ByzantineConsensus Oral Messages(2) The same as in previous slide, except now with 2 loyal generals and one traitor. Majority decision does not guarantee consensus.

BA with Signed Messages (1) Faulty process can send arbitrary message, but cannot forge signatures. All messages are digitally signed for authentication. Assume at most f faulty nodes. At the start, coordinator sends signed message to each node. Each process at round I –endorses (authenticate) and forwards all messages received in round I-1

BA with Signed Messages (2) At round f+1, either: –1 value endorsed by at least f+1 nodes, decide majority –else, coordinator is faulty If coordinator is faulty: –either abort, –or retry after leader election to choose new coordinator f+1 rounds proven to be necessary and sufficient. Must have f+2 processes.

Consensus in Asynchronous Systems All of the preceding agreement and consensus algorithms are for synchronous systems, that is the algorithm works by sending messages in rounds or phases.

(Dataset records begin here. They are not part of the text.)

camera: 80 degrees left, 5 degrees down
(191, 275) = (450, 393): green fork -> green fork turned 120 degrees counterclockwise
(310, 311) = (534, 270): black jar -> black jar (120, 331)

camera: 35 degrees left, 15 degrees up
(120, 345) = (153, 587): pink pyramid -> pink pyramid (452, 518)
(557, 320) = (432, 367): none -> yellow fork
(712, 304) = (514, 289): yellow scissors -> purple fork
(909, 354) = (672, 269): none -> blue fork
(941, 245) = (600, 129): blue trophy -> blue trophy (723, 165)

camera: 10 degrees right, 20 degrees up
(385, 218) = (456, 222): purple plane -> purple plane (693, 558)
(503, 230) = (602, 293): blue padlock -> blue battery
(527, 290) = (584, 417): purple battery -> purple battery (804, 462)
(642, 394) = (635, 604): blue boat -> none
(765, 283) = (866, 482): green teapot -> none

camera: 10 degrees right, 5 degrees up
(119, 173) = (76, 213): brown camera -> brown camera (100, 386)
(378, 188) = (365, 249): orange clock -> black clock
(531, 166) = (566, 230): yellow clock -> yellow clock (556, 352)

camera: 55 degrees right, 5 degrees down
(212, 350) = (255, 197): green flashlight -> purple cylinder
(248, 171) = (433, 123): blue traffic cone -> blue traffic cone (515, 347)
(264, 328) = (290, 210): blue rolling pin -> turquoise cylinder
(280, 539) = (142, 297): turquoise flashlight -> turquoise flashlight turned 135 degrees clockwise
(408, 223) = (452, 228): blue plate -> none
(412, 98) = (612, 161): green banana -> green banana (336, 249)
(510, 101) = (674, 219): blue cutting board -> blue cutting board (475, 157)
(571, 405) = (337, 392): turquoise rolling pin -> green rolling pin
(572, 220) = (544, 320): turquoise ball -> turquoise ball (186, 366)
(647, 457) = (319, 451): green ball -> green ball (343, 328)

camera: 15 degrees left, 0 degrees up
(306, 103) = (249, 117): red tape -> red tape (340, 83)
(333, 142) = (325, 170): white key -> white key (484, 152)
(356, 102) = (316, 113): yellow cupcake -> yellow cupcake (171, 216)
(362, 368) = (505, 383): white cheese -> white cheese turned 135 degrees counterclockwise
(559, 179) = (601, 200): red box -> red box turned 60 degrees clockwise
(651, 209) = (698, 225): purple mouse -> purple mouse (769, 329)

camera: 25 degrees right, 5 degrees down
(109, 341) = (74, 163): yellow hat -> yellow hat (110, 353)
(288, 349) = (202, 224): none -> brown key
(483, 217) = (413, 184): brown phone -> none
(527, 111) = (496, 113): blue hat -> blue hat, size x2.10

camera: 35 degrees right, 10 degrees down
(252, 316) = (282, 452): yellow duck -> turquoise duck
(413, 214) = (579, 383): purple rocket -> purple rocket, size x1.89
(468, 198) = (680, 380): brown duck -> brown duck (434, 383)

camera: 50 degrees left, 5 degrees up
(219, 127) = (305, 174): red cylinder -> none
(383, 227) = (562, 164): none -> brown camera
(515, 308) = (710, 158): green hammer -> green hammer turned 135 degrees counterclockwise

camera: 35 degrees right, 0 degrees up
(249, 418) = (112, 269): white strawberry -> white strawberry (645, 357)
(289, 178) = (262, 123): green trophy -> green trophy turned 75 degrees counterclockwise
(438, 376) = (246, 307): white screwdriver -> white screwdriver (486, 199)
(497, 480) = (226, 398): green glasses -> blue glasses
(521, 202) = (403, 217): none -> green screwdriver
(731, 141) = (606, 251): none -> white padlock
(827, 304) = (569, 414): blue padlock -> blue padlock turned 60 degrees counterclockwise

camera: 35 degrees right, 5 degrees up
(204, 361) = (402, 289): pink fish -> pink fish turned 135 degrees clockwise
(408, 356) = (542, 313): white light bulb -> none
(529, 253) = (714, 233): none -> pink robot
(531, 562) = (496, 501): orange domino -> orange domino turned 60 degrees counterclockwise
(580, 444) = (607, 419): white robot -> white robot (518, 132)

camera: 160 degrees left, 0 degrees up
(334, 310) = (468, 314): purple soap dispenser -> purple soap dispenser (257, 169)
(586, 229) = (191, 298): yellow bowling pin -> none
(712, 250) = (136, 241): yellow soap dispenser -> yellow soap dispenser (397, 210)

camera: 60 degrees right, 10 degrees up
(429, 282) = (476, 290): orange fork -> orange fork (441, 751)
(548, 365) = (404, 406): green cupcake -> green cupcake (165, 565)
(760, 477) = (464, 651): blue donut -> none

What about Byzantine Consensus in an asynchronous system? Provably impossible [FLP1985]

Client-Server Communications Possible problems: 1. client unable to locate server 2. request message from client to server gets lost 3. server crashes after receiving request 4. reply message from the server to client is lost 5. client crashes after sending request client server

Client-Server Communications Possible Solutions 1. client cannot locate server: client reports exception to user. 2. Request message lost: use timeouts and message numbers 3. Server crashes: client cannot distinguish #2,3, and 4. What to do? Application dependent. 4. Reply lost: see #3: timeout and try again (resend original request and hope that it is recognized as a duplicate and that reply needs to be sent again).

Client-Server Communications 5. Client crashes before reply is received; resources are locked up; orphan processes may exist. Upon recovery, release resources and kill processes? Solution 1 "log and exterminate", keep log of activity and write to stable storage before you send each request - drawback: expense of writing to disk. Solution 2 "reincarnation": release everything, kill local processes, broadcast msg to kill orphans associated with this process. Solution 3 "gentle reincarnation": remote process killed if owner cannot be found. Solution 4 "expiration": remote processes get a timeout value, if not renewed, they can be killed.